━━━━━ RECORDS ━━━━━

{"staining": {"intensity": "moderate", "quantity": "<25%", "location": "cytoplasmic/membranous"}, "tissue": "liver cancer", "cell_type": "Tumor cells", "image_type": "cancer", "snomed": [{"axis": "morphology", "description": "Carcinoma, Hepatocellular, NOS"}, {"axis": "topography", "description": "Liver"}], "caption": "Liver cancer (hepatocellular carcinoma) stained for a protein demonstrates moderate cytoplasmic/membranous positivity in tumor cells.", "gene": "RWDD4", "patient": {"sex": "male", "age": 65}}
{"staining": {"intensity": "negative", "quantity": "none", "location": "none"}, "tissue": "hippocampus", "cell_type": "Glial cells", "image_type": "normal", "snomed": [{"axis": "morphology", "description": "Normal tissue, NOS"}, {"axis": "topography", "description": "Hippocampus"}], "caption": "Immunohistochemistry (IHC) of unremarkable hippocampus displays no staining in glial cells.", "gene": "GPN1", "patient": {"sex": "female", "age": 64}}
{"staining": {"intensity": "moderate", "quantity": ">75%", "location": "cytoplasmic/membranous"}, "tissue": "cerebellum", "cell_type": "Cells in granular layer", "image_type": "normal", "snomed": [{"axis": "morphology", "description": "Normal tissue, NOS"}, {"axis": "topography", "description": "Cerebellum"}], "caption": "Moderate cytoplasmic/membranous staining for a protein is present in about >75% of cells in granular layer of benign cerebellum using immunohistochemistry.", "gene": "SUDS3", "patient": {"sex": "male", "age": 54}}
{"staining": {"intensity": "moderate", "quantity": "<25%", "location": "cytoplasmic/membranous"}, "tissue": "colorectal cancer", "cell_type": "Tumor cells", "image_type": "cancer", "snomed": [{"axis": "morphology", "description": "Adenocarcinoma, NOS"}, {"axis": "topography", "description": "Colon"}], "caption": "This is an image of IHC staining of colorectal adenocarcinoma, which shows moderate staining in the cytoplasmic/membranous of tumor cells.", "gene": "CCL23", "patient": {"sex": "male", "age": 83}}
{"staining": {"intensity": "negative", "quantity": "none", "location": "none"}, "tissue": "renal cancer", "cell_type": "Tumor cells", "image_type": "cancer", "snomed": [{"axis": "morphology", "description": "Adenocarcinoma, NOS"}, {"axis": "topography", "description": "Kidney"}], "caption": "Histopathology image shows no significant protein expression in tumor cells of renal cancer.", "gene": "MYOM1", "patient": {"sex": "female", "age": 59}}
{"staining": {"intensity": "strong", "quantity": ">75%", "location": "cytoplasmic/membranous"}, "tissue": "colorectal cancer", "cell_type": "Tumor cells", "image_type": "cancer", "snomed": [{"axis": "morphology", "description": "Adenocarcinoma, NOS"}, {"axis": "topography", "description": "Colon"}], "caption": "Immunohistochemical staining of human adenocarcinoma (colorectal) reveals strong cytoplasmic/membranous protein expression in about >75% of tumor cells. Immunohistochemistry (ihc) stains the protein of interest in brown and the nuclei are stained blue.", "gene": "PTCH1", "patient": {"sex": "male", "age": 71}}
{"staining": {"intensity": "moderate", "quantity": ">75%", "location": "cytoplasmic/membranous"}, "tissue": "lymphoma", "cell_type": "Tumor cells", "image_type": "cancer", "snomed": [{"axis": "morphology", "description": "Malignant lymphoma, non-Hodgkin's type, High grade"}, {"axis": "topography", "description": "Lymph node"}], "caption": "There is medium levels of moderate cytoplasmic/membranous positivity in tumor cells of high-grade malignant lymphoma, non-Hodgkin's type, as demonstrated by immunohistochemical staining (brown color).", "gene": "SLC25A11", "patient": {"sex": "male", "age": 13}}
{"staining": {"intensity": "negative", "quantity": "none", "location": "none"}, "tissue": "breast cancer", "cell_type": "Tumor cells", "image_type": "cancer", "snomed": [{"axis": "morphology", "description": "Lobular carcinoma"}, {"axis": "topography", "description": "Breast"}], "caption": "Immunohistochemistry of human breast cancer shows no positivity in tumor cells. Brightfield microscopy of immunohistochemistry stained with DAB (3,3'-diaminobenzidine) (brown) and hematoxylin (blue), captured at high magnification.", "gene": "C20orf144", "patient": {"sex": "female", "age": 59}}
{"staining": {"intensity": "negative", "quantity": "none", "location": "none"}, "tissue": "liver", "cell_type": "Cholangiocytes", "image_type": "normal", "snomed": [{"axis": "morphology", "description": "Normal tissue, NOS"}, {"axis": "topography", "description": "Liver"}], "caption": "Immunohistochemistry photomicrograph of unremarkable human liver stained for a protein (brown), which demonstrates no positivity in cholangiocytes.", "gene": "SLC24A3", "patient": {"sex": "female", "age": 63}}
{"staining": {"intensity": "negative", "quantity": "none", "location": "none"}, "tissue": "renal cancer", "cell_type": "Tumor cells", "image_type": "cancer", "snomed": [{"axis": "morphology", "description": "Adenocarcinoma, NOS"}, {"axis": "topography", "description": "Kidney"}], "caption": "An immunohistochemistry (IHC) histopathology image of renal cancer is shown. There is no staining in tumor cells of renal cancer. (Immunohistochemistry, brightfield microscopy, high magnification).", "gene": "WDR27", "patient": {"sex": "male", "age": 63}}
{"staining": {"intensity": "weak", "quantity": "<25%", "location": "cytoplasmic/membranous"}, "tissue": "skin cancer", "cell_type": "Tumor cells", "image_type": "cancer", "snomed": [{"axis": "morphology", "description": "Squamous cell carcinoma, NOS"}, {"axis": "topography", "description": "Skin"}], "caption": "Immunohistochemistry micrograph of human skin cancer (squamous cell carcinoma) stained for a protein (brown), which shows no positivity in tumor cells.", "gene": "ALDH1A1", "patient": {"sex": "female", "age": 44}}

━━━━━

Search the entries above for "magnification". Show every line that has it.

{"staining": {"intensity": "negative", "quantity": "none", "location": "none"}, "tissue": "breast cancer", "cell_type": "Tumor cells", "image_type": "cancer", "snomed": [{"axis": "morphology", "description": "Lobular carcinoma"}, {"axis": "topography", "description": "Breast"}], "caption": "Immunohistochemistry of human breast cancer shows no positivity in tumor cells. Brightfield microscopy of immunohistochemistry stained with DAB (3,3'-diaminobenzidine) (brown) and hematoxylin (blue), captured at high magnification.", "gene": "C20orf144", "patient": {"sex": "female", "age": 59}}
{"staining": {"intensity": "negative", "quantity": "none", "location": "none"}, "tissue": "renal cancer", "cell_type": "Tumor cells", "image_type": "cancer", "snomed": [{"axis": "morphology", "description": "Adenocarcinoma, NOS"}, {"axis": "topography", "description": "Kidney"}], "caption": "An immunohistochemistry (IHC) histopathology image of renal cancer is shown. There is no staining in tumor cells of renal cancer. (Immunohistochemistry, brightfield microscopy, high magnification).", "gene": "WDR27", "patient": {"sex": "male", "age": 63}}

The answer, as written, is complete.